PISA was one of the venues for the 2001 SEA Games, hosting events such as judo and wushu. Following the Games, the complex reportedly fell into disrepair. The municipal government estimated that RM25 million was required for extensive repairs to the facilities.

=== Renovation ===
After the 2008 state election, the new Pakatan Rakyat-led state government requested proposals to redevelop PISA. In 2011, Malaysian property developer S P Setia secured a 30-year concession from the municipal government to build and operate the complex, which was subsequently renamed Setia SPICE. The redevelopment project was valued at RM300 million, but the municipal government was only obligated to invest a nett amount of RM11.5 million due to cost savings from the open tender process.
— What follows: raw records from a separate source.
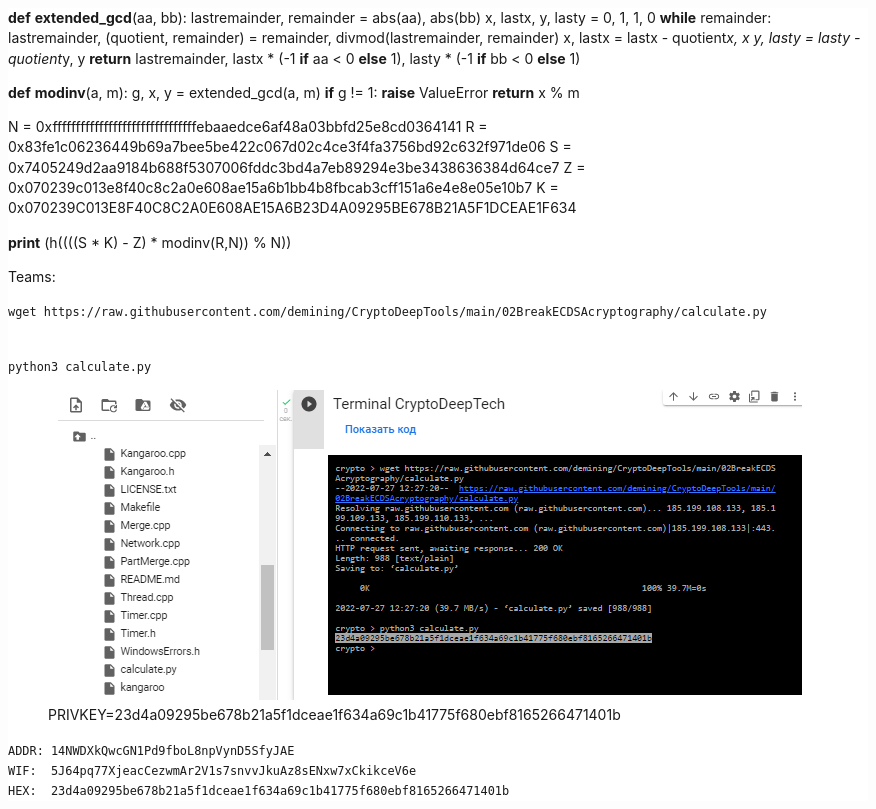 <strong>def</strong> <strong>extended_gcd</strong>(aa, bb):
    lastremainder, remainder = abs(aa), abs(bb)
    x, lastx, y, lasty = 0, 1, 1, 0
    <strong>while</strong> remainder:
        lastremainder, (quotient, remainder) = remainder, divmod(lastremainder, remainder)
        x, lastx = lastx - quotient*x, x
        y, lasty = lasty - quotient*y, y
    <strong>return</strong> lastremainder, lastx * (-1 <strong>if</strong> aa &lt; 0 <strong>else</strong> 1), lasty * (-1 <strong>if</strong> bb &lt; 0 <strong>else</strong> 1)

<strong>def</strong> <strong>modinv</strong>(a, m):
    g, x, y = extended_gcd(a, m)
    <strong>if</strong> g != 1:
        <strong>raise</strong> ValueError
    <strong>return</strong> x % m
    
N = 0xfffffffffffffffffffffffffffffffebaaedce6af48a03bbfd25e8cd0364141
R = 0x83fe1c06236449b69a7bee5be422c067d02c4ce3f4fa3756bd92c632f971de06
S = 0x7405249d2aa9184b688f5307006fddc3bd4a7eb89294e3be3438636384d64ce7
Z = 0x070239c013e8f40c8c2a0e608ae15a6b1bb4b8fbcab3cff151a6e4e8e05e10b7
K = 0x070239C013E8F40C8C2A0E608AE15A6B23D4A09295BE678B21A5F1DCEAE1F634

<strong>print</strong> (h((((S * K) - Z) * modinv(R,N)) % N))</code></pre>
<p>Teams:</p>
<pre class="wp-block-code"><code>wget https://raw.githubusercontent.com/demining/CryptoDeepTools/main/02BreakECDSAcryptography/calculate.py

python3 calculate.py
</code></pre>
<figure class="wp-block-image"><img title="PRIVKEY=23d4a09295be678b21a5f1dceae1f634a69c1b41775f680ebf8165266471401b" src="./Pollard&#39;s Kangaroo find solutions to the discrete logarithm secp256k1 PRIVATE KEY + NONCES in a known range - «CRYPTO DEEP TECH»_files/8031f11893dbb7de1d90858ae8ba634a.png" alt="PRIVKEY=23d4a09295be678b21a5f1dceae1f634a69c1b41775f680ebf8165266471401b"><figcaption>PRIVKEY=23d4a09295be678b21a5f1dceae1f634a69c1b41775f680ebf8165266471401b</figcaption></figure>
<pre class="wp-block-code"><code>ADDR: 14NWDXkQwcGN1Pd9fboL8npVynD5SfyJAE
WIF:  5J64pq77XjeacCezwmAr2V1s7snvvJkuAz8sENxw7xCkikceV6e
HEX:  23d4a09295be678b21a5f1dceae1f634a69c1b41775f680ebf8165266471401b</code></pre>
In addition, S P Setia received planning approval to build Setia V Residences at Gurney Drive, as part of an additional 1,500 residential units exceeding the density limit of its existing and future projects in the state.

By 2016, upgrades to the SPICE Arena, part of the Setia SPICE complex, were complete. Modifications were made to the roof, façade, and air conditioning, chiller and surveillance systems. A covered walkway now links the arena with the adjacent SPICE Convention Centre.

SPICE Arena also served as the first mass vaccination centre in Penang during the COVID-19 pandemic.